Verschärft wird diese dadurch, dass die Kantone in der Praxis die Eigenmietwerte in unterschiedlichem Ausmass unter der Marktmiete ansetzen. Dies tun sie insbesondere, um dem verfassungsrechtlichen Auftrag zur Förderung des Wohneigentums Nachachtung zu verschaffen, aber auch im Hinblick auf ein gutes Steuerklima. So beträgt die Höhe des Eigenmietwerts im Kanton Luzern aktuell 70 Prozent, im Kanton Glarus dagegen bloss 60 Prozent der tatsächlichen Marktmiete. Der Kanton Basel-Landschaft setzte den Wert noch tiefer an, musste diesen aufgrund eines bundesgerichtlichen Entscheides aber ebenfalls auf 60 Prozent anheben, was nach aktueller Rechtsprechung dem Minimalwert entspricht.

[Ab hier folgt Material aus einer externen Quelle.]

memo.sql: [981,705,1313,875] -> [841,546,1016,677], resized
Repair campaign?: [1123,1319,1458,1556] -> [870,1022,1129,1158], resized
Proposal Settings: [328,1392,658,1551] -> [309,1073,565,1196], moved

Für Eigentumswohnungen haben wir die Eigenmietwerte geschätzt. Dabei wird unterstellt, die Wohnung umfasst 110 m2 Wohnfläche und sei zu 50% fremdfinanziert. Die Konsequenzen für das steuerbare Einkommen des Eigentümers sind beachtlich. Werden der Eigenmietwert und die Abzugsmöglichkeiten der Hypothekarschulden berücksichtigt, ergibt das für einen Eigentümer in Zürich ein um 3945 Franken und in Zug ein um 2380 Franken tieferes zu versteuerndes Einkommen, während der Eigentümer in Stans sogar einen Anstieg seines steuerbaren Einkommens um 4120 Franken in Kauf nehmen muss. Bei einem Grenzsteuersatz von 25 % kann ein Eigentümer in Zürich gegenüber einem Eigentümer in Stans aktuell durchschnittlich 2016 Franken einsparen.
Das komplexe System des Eigenmietwertes und dessen steuerliche Auswirkung hat auch in den letzten Jahren zu zahlreichen politischen Diskussionen geführt. Grundsätzlich ist eine generelle Abschaffung des Eigenmietwerts bei gleichzeitigem Verzicht auf die Abzugsmöglichkeit der Hypothekarzinszahlungen wenig problematisch. Fragen wirft jedoch der in der Verfassung stehende Auftrag zur Eigentumsförderung auf. In welchem Rahmen und insbesondere in welcher Höhe dies geschehen soll, ist politisch umstritten und dürfte noch zu zahlreichen Diskussionen führen.